**Saved entries**
········

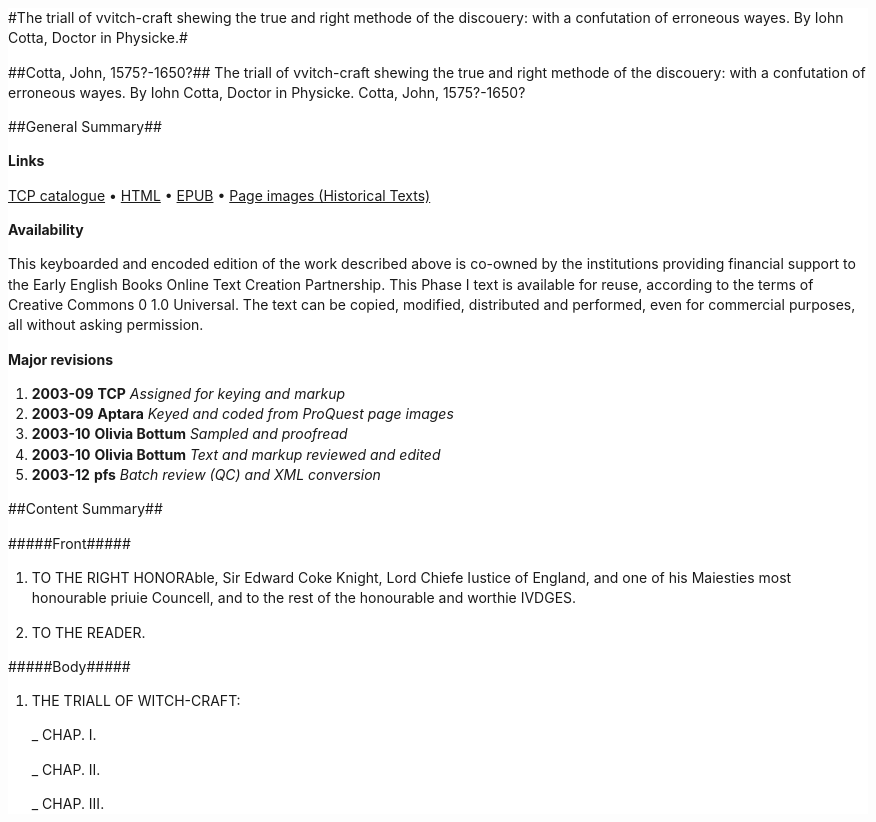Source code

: #The triall of vvitch-craft shewing the true and right methode of the discouery: with a confutation of erroneous wayes. By Iohn Cotta, Doctor in Physicke.#

##Cotta, John, 1575?-1650?##
The triall of vvitch-craft shewing the true and right methode of the discouery: with a confutation of erroneous wayes. By Iohn Cotta, Doctor in Physicke.
Cotta, John, 1575?-1650?

##General Summary##

**Links**

[TCP catalogue](http://www.ota.ox.ac.uk/tcp/)  • 
[HTML](http://tei.it.ox.ac.uk/tcp/Texts-HTML/free/A19/A19407.html)  • 
[EPUB](http://tei.it.ox.ac.uk/tcp/Texts-EPUB/free/A19/A19407.epub) • 
[Page images (Historical Texts)](https://data.historicaltexts.jisc.ac.uk/view?pubId=eebo-99844484e&pageId=eebo-99844484e-9301-1)

**Availability**

This keyboarded and encoded edition of the
	       work described above is co-owned by the institutions
	       providing financial support to the Early English Books
	       Online Text Creation Partnership. This Phase I text is
	       available for reuse, according to the terms of Creative
	       Commons 0 1.0 Universal. The text can be copied,
	       modified, distributed and performed, even for
	       commercial purposes, all without asking permission.

**Major revisions**

1. __2003-09__ __TCP__ *Assigned for keying and markup*
1. __2003-09__ __Aptara__ *Keyed and coded from ProQuest page images*
1. __2003-10__ __Olivia Bottum__ *Sampled and proofread*
1. __2003-10__ __Olivia Bottum__ *Text and markup reviewed and edited*
1. __2003-12__ __pfs__ *Batch review (QC) and XML conversion*

##Content Summary##

#####Front#####

1. TO THE RIGHT HONORAble,
Sir Edward Coke Knight, Lord Chiefe Iustice of
England, and one of his Maiesties most honourable priuie
Councell, and to the rest of the honourable and
worthie IVDGES.

1. TO THE READER.

#####Body#####

1. THE TRIALL OF
WITCH-CRAFT:

    _ CHAP. I.

    _ CHAP. II.

    _ CHAP. III.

········

**Aim of the exercise**
Exactly and exclusively, repeat the lines from the line that contains "work described above" through the end of the records, both ends included.

**Response area**
	       work described above is co-owned by the institutions
	       providing financial support to the Early English Books
	       Online Text Creation Partnership. This Phase I text is
	       available for reuse, according to the terms of Creative
	       Commons 0 1.0 Universal. The text can be copied,
	       modified, distributed and performed, even for
	       commercial purposes, all without asking permission.

**Major revisions**

1. __2003-09__ __TCP__ *Assigned for keying and markup*
1. __2003-09__ __Aptara__ *Keyed and coded from ProQuest page images*
1. __2003-10__ __Olivia Bottum__ *Sampled and proofread*
1. __2003-10__ __Olivia Bottum__ *Text and markup reviewed and edited*
1. __2003-12__ __pfs__ *Batch review (QC) and XML conversion*

##Content Summary##

#####Front#####

1. TO THE RIGHT HONORAble,
Sir Edward Coke Knight, Lord Chiefe Iustice of
England, and one of his Maiesties most honourable priuie
Councell, and to the rest of the honourable and
worthie IVDGES.

1. TO THE READER.

#####Body#####

1. THE TRIALL OF
WITCH-CRAFT:

    _ CHAP. I.

    _ CHAP. II.

    _ CHAP. III.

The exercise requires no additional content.